• **What needs to be done**
From the first line of the records through the line with "family: Chrysomelidae", switch every "phylum" to "division" and write those lines out again, leaving everything else unchanged.

○ ○ ○

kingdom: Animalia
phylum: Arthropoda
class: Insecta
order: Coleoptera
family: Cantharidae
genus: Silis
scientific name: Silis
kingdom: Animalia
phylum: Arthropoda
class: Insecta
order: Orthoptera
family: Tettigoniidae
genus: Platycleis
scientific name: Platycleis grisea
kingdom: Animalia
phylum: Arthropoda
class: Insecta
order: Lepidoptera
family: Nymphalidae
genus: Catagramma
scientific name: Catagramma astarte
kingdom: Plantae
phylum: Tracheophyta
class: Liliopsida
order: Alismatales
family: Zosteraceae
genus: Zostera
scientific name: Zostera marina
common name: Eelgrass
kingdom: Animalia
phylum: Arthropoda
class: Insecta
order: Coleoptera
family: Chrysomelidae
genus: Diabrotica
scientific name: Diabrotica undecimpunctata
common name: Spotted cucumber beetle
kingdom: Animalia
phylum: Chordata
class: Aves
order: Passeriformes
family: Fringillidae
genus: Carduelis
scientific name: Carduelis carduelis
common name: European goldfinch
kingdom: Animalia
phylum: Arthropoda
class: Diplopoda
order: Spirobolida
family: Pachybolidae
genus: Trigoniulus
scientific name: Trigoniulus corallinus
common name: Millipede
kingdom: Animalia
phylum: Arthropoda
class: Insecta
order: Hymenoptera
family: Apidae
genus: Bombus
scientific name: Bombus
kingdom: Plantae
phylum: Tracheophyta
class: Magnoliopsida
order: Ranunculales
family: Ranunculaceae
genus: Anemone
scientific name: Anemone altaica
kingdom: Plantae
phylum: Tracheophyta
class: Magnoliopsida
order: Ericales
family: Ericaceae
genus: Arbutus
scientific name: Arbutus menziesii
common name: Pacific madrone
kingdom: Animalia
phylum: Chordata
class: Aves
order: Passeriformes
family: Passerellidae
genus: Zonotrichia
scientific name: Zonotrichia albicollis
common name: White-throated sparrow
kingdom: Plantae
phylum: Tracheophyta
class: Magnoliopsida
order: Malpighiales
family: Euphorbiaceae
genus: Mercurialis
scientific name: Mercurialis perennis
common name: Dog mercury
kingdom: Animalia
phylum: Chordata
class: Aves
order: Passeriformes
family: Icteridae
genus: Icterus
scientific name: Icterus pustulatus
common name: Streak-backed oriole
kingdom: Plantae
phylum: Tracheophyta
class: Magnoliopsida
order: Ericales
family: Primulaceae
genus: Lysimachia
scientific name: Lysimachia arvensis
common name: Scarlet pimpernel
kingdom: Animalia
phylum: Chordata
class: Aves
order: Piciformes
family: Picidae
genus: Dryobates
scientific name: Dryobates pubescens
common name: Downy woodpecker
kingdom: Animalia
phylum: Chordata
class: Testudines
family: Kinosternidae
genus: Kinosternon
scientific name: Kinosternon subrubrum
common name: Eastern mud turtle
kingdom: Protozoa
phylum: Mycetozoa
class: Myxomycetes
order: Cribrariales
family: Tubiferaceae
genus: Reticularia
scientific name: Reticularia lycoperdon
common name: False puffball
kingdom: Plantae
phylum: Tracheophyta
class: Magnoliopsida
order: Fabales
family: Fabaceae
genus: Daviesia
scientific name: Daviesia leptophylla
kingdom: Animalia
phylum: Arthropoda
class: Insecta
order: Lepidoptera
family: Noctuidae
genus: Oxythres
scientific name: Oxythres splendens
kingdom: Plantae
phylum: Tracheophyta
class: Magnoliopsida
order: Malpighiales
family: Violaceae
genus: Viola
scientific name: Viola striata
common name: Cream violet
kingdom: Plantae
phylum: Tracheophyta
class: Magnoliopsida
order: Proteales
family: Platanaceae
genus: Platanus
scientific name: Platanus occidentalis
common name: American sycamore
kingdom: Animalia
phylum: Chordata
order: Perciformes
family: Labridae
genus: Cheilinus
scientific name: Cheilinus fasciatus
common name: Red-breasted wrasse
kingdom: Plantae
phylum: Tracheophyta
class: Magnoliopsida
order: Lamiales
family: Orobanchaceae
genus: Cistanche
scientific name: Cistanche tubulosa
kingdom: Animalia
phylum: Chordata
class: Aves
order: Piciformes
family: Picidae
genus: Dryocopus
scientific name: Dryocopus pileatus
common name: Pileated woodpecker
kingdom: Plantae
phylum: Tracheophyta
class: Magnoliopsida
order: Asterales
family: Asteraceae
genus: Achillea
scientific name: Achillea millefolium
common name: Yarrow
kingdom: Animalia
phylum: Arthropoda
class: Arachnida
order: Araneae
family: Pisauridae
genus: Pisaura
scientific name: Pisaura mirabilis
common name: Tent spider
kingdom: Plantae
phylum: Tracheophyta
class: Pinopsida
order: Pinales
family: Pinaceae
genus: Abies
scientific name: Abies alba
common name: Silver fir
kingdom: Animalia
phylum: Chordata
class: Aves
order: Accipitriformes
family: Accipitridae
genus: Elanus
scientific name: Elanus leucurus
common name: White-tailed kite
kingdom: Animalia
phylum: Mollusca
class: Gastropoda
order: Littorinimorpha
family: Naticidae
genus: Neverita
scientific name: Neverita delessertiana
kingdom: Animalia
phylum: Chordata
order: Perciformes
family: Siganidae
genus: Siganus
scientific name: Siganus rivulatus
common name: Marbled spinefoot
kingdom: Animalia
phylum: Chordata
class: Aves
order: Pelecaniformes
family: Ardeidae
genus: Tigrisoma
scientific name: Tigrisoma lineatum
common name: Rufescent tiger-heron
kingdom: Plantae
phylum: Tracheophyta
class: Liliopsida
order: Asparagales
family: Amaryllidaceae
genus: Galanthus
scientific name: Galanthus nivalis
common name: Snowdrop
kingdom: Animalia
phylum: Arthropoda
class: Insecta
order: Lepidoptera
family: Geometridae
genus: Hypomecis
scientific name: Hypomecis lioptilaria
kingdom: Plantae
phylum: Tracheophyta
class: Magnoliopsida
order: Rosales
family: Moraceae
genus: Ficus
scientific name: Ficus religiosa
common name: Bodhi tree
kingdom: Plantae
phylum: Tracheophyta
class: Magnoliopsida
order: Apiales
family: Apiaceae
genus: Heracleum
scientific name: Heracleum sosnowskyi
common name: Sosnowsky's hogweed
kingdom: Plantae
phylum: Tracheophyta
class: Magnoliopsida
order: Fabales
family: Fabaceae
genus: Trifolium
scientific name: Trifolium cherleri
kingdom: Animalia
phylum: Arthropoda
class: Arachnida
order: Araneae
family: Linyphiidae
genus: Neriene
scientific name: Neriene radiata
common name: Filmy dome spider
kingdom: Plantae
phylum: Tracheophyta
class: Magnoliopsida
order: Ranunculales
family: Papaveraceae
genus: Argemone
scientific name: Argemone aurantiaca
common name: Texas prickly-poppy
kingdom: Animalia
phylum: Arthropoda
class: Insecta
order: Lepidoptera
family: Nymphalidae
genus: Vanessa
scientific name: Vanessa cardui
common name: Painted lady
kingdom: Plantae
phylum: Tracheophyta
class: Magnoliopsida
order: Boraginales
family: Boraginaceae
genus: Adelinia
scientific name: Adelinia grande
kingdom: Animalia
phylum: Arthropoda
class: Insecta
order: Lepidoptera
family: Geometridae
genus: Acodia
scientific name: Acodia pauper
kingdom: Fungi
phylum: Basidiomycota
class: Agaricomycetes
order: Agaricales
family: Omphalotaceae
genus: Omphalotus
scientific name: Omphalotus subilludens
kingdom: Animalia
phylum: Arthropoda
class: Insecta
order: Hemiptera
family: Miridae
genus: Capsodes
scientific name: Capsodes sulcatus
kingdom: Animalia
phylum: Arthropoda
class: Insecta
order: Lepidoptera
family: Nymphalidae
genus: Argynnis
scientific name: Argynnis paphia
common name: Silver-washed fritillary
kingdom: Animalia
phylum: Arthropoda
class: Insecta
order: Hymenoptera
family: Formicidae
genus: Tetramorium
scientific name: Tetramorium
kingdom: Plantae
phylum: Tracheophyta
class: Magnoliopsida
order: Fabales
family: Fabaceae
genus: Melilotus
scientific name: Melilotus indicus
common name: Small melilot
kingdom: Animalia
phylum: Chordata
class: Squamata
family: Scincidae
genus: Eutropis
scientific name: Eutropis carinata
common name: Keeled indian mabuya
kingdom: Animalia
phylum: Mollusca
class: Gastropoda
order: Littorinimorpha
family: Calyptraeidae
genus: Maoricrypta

○ ○ ○

• **Answer for the task**
kingdom: Animalia
division: Arthropoda
class: Insecta
order: Coleoptera
family: Cantharidae
genus: Silis
scientific name: Silis
kingdom: Animalia
division: Arthropoda
class: Insecta
order: Orthoptera
family: Tettigoniidae
genus: Platycleis
scientific name: Platycleis grisea
kingdom: Animalia
division: Arthropoda
class: Insecta
order: Lepidoptera
family: Nymphalidae
genus: Catagramma
scientific name: Catagramma astarte
kingdom: Plantae
division: Tracheophyta
class: Liliopsida
order: Alismatales
family: Zosteraceae
genus: Zostera
scientific name: Zostera marina
common name: Eelgrass
kingdom: Animalia
division: Arthropoda
class: Insecta
order: Coleoptera
family: Chrysomelidae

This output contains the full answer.